The primary comorbidities observed in both patient groups were cerebrovascular diseases, hypertension, and respiratory system diseases. Co-infections with Aspergillus and Klebsiella pneumoniae were the most common pathogens, differing from previous findings.19 These differences underscore the importance of research tailored to specific populations and regions. Notably, ICU patients often present with multiple complications during their disease progression. The higher incidence of MODS in the eravacycline group indicates a more severe baseline condition compared to the tigecycline group. MODS is a severe condition often associated with rapid clinical deterioration and increased treatment complexity.20 Both groups received other antibiotics before initiating the target drugs, with the eravacycline group experiencing a longer duration of prior antibiotic use and a delayed initiation of eravacycline compared to tigecycline. This delayed initiation might explain the lack of significant therapeutic advantage of eravacycline over tigecycline. According to national and international guidelines, combination therapy is a cornerstone of CRAB infection management.11–13 In this study, the most common combination regimens with the target drugs were meropenem and polymyxin, with clinicians tailoring regimens based on treatment efficacy.

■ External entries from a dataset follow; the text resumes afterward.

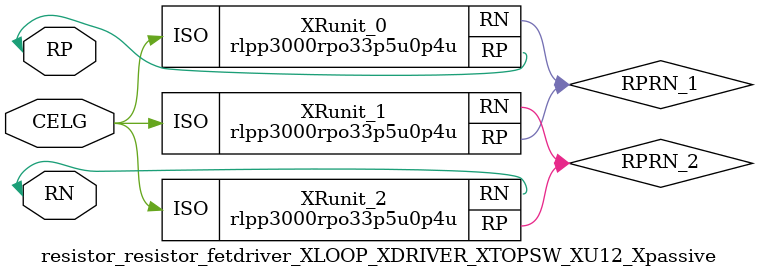
<source format=v>

module rlpp3000rpo33p5u0p4u (RP, RN, ISO);
inout RP;
inout RN;
input ISO;
endmodule

//Celera Confidential Do Not Copy resistor_resistor_fetdriver_XLOOP_XDRIVER_XTOPSW_XU12_Xpassive
//Celera Confidential Symbol Generator
//RESISTOR:1000.00KOhm TYPE:poly DFT:no
module resistor_resistor_fetdriver_XLOOP_XDRIVER_XTOPSW_XU12_Xpassive (RP,
CELG,
RN);
inout RP;
inout RN;
input CELG;

//Celera Confidential Do Not Copy Runit
rlpp3000rpo33p5u0p4u XRunit_0(
.RP (RP),
.RN (RPRN_1),
.ISO (CELG)
);
rlpp3000rpo33p5u0p4u XRunit_1(
.RP (RPRN_1),
.RN (RPRN_2),
.ISO (CELG)
);
rlpp3000rpo33p5u0p4u XRunit_2(
.RP (RPRN_2),
.RN (RN),
.ISO (CELG)
);

//Celera Confidential Do Not Copy //DieSize,rlpp3000rpo33p5u0p4u

//Die Size Calculator rlpp3000rpo33p5u0p4u
//,diesize,rlpp3000rpo33p5u0p4u,3

//Celera Confidential Do Not Copy Module End
//Celera Schematic Generator
endmodule

</source>
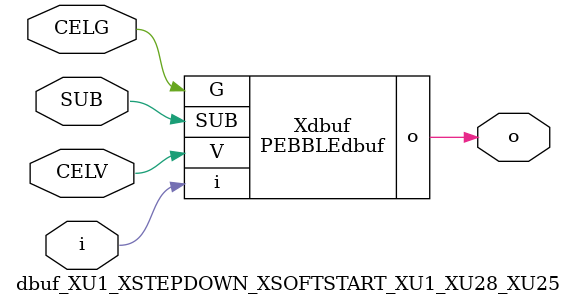
<source format=v>



module PEBBLEdbuf ( o, G, SUB, V, i );

  input V;
  input i;
  input G;
  output o;
  input SUB;
endmodule

//Celera Confidential Do Not Copy dbuf_XU1_XSTEPDOWN_XSOFTSTART_XU1_XU28_XU25
//Celera Confidential Symbol Generator
//Digital Buffer
module dbuf_XU1_XSTEPDOWN_XSOFTSTART_XU1_XU28_XU25 (CELV,CELG,i,o,SUB);
input CELV;
input CELG;
input i;
input SUB;
output o;

//Celera Confidential Do Not Copy dbuf
PEBBLEdbuf Xdbuf(
.V (CELV),
.i (i),
.o (o),
.SUB (SUB),
.G (CELG)
);
//,diesize,PEBBLEdbuf

//Celera Confidential Do Not Copy Module End
//Celera Schematic Generator
endmodule

</source>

As a broad-spectrum antibiotic, eravacycline demonstrated superior in vitro antibacterial activity against CRAB and higher lung tissue concentrations compared to tigecycline, which likely explains the observed improvements in 30-day mortality and bacterial clearance rates in the eravacycline group in this study.8,21 Though these outcomes lower than previously reported levels in eravacycline-treated CRAB infections, but no differences were observed between the two groups in infection symptom resolution or clinical cure rates.19 Notably, infectious disease consultations improved clinical outcomes.22 Patients receiving eravacycline-based regimens after consultation experienced a significant reduction in 30-day mortality. Furthermore, timely consultation within 48 hours of the initial culture enhanced patient outcomes, highlighting the importance of early and appropriate medical intervention.Safety is another critical consideration. In this study, adverse reactions were less frequent in the eravacycline group compared to the tigecycline group. When compared with meropenem-polymyxin combinations, eravacycline combined with either meropenem or polymyxin showed a lower incidence of adverse reactions,23 underscoring its favorable safety profile.
Conclusion
This study confirms that eravacycline-based combination therapy is a clinically viable alternative to tigecycline-based regimens for CRAB pneumonia in ICU patients, with comparable efficacy outcomes. Early administration of eravacycline following culture confirmation was associated with improved clinical prognosis and reduced mortality. Additionally, outcomes in complex infections were improved by early consultation, particularly infectious disease consultation. While this study provides clinically relevant insights, its single-center retrospective design and limited sample size necessitate cautious interpretation due to potential confounding factors. To address these limitations, large-scale multicenter prospective trials are urgently needed to validate the findings.
Ethics Approval and Consent to Participate
This study was approved by the Medical Ethics Committee of Henan Provincial People’s Hospital (No. 120-2023) with a waiver of informed consent because of the retrospective nature of the study.This study complies with the Declaration of Helsinki.
Disclosure
The authors declare no conflicts of interest in this work.